La conclusion de ruptures conventionnelles peut obliger l’employeur à mettre en place un PSE

Dans une affaire, un employeur a procédé, au cours de la même période, d'une part, à des licenciements économiques, et d'autre part, à des ruptures conventionnelles justifiées par le contexte économique. L'employeur n'a pas mis en place de Plan de Sauvegarde de l'Emploi (PSE), car il ne voulait licencier que 9 salariés pour motif économique.

Le Comité d'entreprise et les syndicats ont saisi les juges d'une demande d'indemnisation, car ils estimaient qu'un PSE aurait du être établi.

Les juges estiment que les ruptures conventionnelles, dès lors qu'elles ont une cause économique et s'inscrivent dans un processus global de réduction des effectifs, doivent être prises en compte pour déterminer la procédure de licenciement à mettre en œuvre.
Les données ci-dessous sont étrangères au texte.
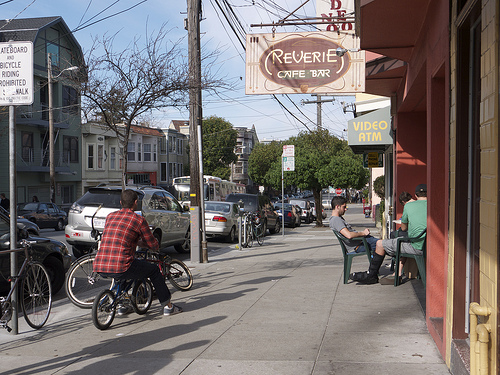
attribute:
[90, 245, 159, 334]
bicycle — small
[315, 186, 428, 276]
guys — sitting, together, outdoors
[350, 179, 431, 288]
man — sitting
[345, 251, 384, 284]
cast — black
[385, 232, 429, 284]
chair — green, patio chair, plastic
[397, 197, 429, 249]
shirt — plaid, green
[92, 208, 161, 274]
shirt — striped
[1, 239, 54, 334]
bicycle — parked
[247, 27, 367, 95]
sign — cafe bar, coffe shop sign, hanging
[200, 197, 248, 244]
car — parked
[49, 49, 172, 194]
tree — dead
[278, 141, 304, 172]
signs — parking signs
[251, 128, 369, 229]
tree — green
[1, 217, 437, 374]
sidewalk — gray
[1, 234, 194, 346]
bicycles — parked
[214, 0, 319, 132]
wires — hanging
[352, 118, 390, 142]
words — yellow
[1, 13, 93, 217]
building — four story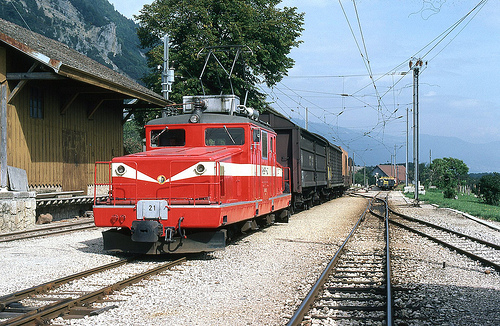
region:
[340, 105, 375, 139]
white clouds in blue sky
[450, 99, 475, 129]
white clouds in blue sky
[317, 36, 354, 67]
white clouds in blue sky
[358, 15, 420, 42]
white clouds in blue sky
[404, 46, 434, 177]
gray light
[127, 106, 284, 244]
red train engine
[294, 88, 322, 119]
white clouds in blue sky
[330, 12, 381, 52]
white clouds in blue sky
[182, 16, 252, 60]
green leaves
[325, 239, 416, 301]
gray metal train tracks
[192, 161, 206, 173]
Front light of train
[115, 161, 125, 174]
Right front train light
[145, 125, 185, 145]
Right front train window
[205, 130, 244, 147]
Left front train window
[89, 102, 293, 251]
The front of the train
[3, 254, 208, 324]
A pair of tracks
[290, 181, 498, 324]
train tracks crossing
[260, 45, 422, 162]
Mesh of wires overhead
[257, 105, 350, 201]
Train rear cargo unit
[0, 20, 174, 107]
The roof of a building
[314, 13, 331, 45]
white clouds in blue sky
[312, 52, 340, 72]
white clouds in blue sky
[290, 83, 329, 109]
white clouds in blue sky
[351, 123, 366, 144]
white clouds in blue sky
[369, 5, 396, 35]
white clouds in blue sky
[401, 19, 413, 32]
white clouds in blue sky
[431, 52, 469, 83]
white clouds in blue sky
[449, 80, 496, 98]
white clouds in blue sky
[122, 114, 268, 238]
red train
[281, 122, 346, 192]
black train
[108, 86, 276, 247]
red and white train engine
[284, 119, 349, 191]
black train cargo cars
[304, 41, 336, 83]
white clouds in blue sky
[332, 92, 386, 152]
white clouds in blue sky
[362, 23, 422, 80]
white clouds in blue sky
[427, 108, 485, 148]
white clouds in blue sky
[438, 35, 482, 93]
white clouds in blue sky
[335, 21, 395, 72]
white clouds in blue sky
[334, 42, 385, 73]
white clouds in blue sky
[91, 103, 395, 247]
large train on train tracks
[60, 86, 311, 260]
large red portion of train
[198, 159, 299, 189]
white stripe on side of train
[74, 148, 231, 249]
front safety bumper on train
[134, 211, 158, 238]
black attachment on front of train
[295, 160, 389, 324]
long steel train tracks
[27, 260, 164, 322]
white little rocks on train tracks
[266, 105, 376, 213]
large black train cars on track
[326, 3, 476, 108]
power lines by train tracks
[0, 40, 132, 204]
small train waiting area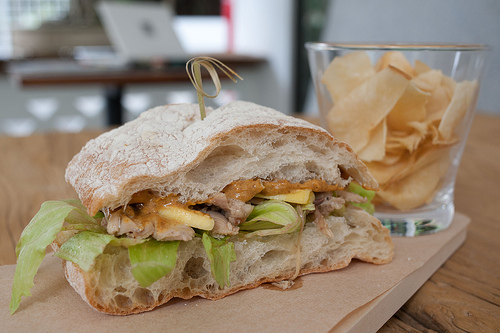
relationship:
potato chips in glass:
[326, 65, 412, 163] [304, 42, 493, 236]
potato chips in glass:
[386, 83, 431, 130] [304, 42, 493, 236]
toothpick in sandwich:
[183, 56, 244, 122] [9, 100, 397, 317]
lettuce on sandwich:
[127, 238, 180, 287] [9, 100, 397, 317]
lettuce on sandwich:
[53, 230, 150, 273] [9, 100, 397, 317]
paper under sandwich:
[2, 210, 470, 332] [9, 100, 397, 317]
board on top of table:
[333, 224, 468, 333] [0, 110, 499, 332]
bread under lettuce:
[61, 205, 395, 317] [127, 238, 180, 287]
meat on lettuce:
[106, 205, 196, 242] [127, 238, 180, 287]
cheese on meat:
[159, 205, 217, 232] [106, 205, 196, 242]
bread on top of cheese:
[63, 99, 383, 216] [159, 205, 217, 232]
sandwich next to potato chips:
[9, 100, 397, 317] [326, 65, 412, 163]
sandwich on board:
[9, 100, 397, 317] [333, 224, 468, 333]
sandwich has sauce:
[9, 100, 397, 317] [221, 179, 345, 204]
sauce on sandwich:
[110, 189, 219, 233] [9, 100, 397, 317]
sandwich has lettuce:
[9, 100, 397, 317] [53, 230, 150, 273]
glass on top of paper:
[304, 42, 493, 236] [2, 210, 470, 332]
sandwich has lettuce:
[9, 100, 397, 317] [127, 238, 180, 287]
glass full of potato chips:
[304, 42, 493, 236] [326, 65, 412, 163]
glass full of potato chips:
[304, 42, 493, 236] [386, 83, 431, 130]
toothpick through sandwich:
[183, 56, 244, 122] [9, 100, 397, 317]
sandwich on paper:
[9, 100, 397, 317] [2, 210, 470, 332]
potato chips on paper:
[326, 65, 412, 163] [2, 210, 470, 332]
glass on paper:
[304, 42, 493, 236] [2, 210, 470, 332]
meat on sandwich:
[106, 205, 196, 242] [9, 100, 397, 317]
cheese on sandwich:
[159, 205, 217, 232] [9, 100, 397, 317]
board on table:
[333, 224, 468, 333] [0, 110, 499, 332]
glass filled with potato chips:
[304, 42, 493, 236] [326, 65, 412, 163]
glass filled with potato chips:
[304, 42, 493, 236] [386, 83, 431, 130]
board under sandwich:
[333, 224, 468, 333] [9, 100, 397, 317]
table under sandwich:
[0, 110, 499, 332] [9, 100, 397, 317]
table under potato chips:
[0, 110, 499, 332] [326, 65, 412, 163]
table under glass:
[0, 110, 499, 332] [304, 42, 493, 236]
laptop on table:
[96, 2, 266, 69] [8, 60, 238, 127]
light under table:
[25, 98, 59, 122] [8, 60, 238, 127]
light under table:
[76, 94, 105, 116] [8, 60, 238, 127]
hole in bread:
[259, 248, 291, 269] [61, 205, 395, 317]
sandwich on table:
[9, 100, 397, 317] [0, 110, 499, 332]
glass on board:
[304, 42, 493, 236] [333, 224, 468, 333]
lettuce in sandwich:
[127, 238, 180, 287] [9, 100, 397, 317]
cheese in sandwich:
[159, 205, 217, 232] [9, 100, 397, 317]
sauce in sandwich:
[221, 179, 345, 204] [9, 100, 397, 317]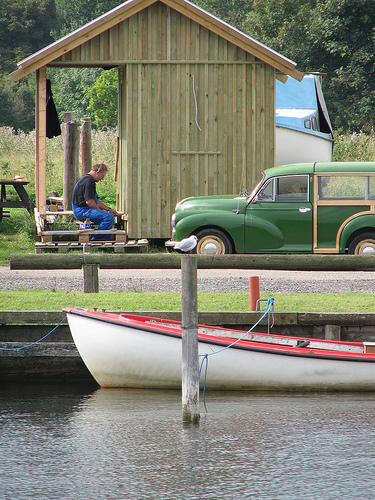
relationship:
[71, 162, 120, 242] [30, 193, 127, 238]
carpenter on bench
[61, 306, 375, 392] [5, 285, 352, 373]
boat at shore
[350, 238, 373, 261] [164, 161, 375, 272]
wheel of car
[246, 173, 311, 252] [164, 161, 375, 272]
door of car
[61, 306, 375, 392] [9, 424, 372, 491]
boat in water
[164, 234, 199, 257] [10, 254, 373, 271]
bird in rail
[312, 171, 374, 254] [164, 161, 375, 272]
wood in car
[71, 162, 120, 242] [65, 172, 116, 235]
carpenter over overalls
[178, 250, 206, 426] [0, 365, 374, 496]
post in water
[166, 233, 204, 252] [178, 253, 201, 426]
bird in post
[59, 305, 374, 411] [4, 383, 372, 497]
boat in water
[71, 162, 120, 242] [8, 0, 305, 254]
carpenter working on building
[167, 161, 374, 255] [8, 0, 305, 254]
car parked by building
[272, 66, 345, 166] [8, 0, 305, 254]
boat behind building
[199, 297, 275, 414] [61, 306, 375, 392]
blue rope securing boat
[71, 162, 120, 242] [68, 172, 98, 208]
carpenter wearing shirt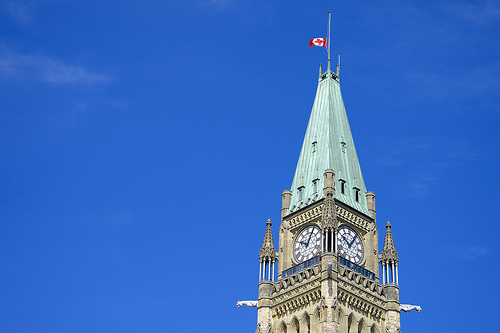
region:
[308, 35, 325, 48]
Red and white flag on top of tower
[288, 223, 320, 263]
Round white clock on tower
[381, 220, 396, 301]
Grey finnial on side of tower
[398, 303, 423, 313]
Grey gargoyle on side of tower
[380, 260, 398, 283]
Thin grey concrete columns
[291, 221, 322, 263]
Black Roman numerals on clock face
Du fait des ruptures conventionnelles, l'employeur aurait du mettre en place un PSE. Le Comité d'entreprise et les syndicats avaient donc droit à une indemnisation.





Actualisation

En tant qu'employeur, vous devez remettre un exemplaire de la convention de rupture à votre salarié. A défaut, cela peut entraîner la nullité de la convention (Cass / Soc. 7 mars 2018, n°17-10963).
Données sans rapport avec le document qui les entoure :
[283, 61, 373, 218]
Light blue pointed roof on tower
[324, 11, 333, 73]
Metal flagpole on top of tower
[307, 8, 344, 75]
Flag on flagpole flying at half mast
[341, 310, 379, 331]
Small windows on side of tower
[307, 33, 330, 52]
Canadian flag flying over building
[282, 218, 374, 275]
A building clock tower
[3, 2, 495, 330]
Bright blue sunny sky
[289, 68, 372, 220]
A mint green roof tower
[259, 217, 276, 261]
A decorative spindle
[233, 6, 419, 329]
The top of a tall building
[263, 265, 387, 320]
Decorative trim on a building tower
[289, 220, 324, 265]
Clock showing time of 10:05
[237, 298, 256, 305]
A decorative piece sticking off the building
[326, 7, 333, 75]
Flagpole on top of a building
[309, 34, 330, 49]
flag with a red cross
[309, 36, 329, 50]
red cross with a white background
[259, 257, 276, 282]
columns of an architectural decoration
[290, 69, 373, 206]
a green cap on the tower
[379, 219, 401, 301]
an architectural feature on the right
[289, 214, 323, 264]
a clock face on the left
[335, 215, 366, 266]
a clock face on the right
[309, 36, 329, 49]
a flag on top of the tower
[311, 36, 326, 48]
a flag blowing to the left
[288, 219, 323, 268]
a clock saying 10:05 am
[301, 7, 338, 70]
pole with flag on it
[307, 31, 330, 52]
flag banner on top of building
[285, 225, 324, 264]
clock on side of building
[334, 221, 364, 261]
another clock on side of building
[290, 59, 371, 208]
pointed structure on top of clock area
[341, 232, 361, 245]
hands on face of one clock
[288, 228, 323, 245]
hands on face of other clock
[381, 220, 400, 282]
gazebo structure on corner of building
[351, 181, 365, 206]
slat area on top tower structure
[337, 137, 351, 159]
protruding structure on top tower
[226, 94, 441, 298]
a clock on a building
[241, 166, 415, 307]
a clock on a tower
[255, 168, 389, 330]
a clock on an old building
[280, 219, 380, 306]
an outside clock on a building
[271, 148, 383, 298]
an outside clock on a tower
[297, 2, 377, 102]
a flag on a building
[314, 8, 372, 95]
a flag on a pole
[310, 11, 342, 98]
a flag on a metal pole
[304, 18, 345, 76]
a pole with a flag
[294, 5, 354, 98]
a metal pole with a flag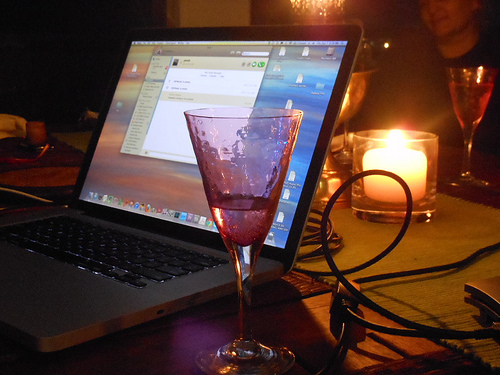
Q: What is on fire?
A: A candle.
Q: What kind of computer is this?
A: Laptop.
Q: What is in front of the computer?
A: A glass.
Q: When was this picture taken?
A: At night.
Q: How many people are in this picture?
A: One.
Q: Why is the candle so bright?
A: It's on fire.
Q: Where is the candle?
A: Behind the computer.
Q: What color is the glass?
A: Pink.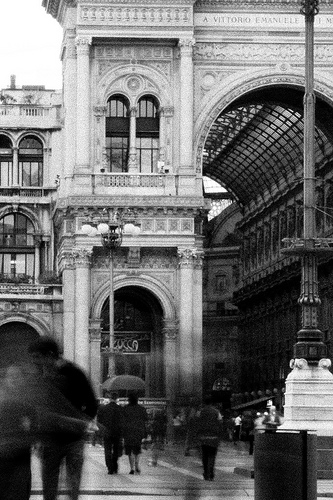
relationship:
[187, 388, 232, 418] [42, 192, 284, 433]
umbrella getting wet by rain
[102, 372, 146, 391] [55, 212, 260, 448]
umbrella getting wet by rain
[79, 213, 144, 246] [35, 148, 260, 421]
umbrella getting wet by rain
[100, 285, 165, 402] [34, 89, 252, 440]
arch on building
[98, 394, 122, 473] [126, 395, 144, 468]
man walking next to a woman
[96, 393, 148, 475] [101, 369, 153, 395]
people under an umbrella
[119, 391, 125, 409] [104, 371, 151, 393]
rod on umbrella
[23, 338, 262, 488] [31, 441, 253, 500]
people on ground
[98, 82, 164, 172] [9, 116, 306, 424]
two windows on side of building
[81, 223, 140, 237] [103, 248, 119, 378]
circle on top of a lamppost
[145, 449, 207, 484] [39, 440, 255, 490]
line on ground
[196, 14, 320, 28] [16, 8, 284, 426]
writing on top of building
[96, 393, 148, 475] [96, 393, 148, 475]
people are people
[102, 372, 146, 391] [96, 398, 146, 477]
umbrella over people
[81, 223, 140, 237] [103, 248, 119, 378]
circle on lamppost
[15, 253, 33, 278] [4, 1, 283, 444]
window of building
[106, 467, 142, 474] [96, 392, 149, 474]
feet of people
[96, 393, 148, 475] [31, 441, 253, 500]
people walking on a ground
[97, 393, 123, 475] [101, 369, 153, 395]
man under umbrella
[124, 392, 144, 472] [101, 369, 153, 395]
woman under umbrella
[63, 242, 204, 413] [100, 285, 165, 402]
columns of both sides of arch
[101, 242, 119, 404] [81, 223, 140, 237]
lamppost with circle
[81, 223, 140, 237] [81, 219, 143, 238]
circle in a circle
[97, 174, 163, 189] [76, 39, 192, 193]
railing between columns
Quel que soit leur niveau de salaire, ouvriers et employés obtiennent généralement pas plus que l'indemnité légale. Les cadres obtiennent généralement des indemnités élevées, d'autant plus que leur salaire est important. Pour un cadre dont l'ancienneté dans l'entreprise est de l'ordre de 5 à 10 ans avec une rémunération brute inférieure à 2.950 euros (25% des cadres), l'indemnité médiane reçue est d'environ 0,29 mois de salaire par année d'ancienneté (Source : Dares 2018-006).

Début novembre 2017, on estime à 38.450 le nombre de ruptures conventionnelles homologuées le mois dernier relatives à des salariés non protégés. Près de 8% des demandes d'homologation souffrent toujours d'un refus ou d'une irrecevabilité (source : Dares).

Le fait d'adresser au salarié ayant conclu une rupture conventionnelle, une attestation Pôle emploi et un solde de tout compte, sans attendre l'homologation de la convention par la Direccte, est considéré par les juges comme un licenciement abusif (Cass / Soc. 6 juillet 2016, n°14-20323).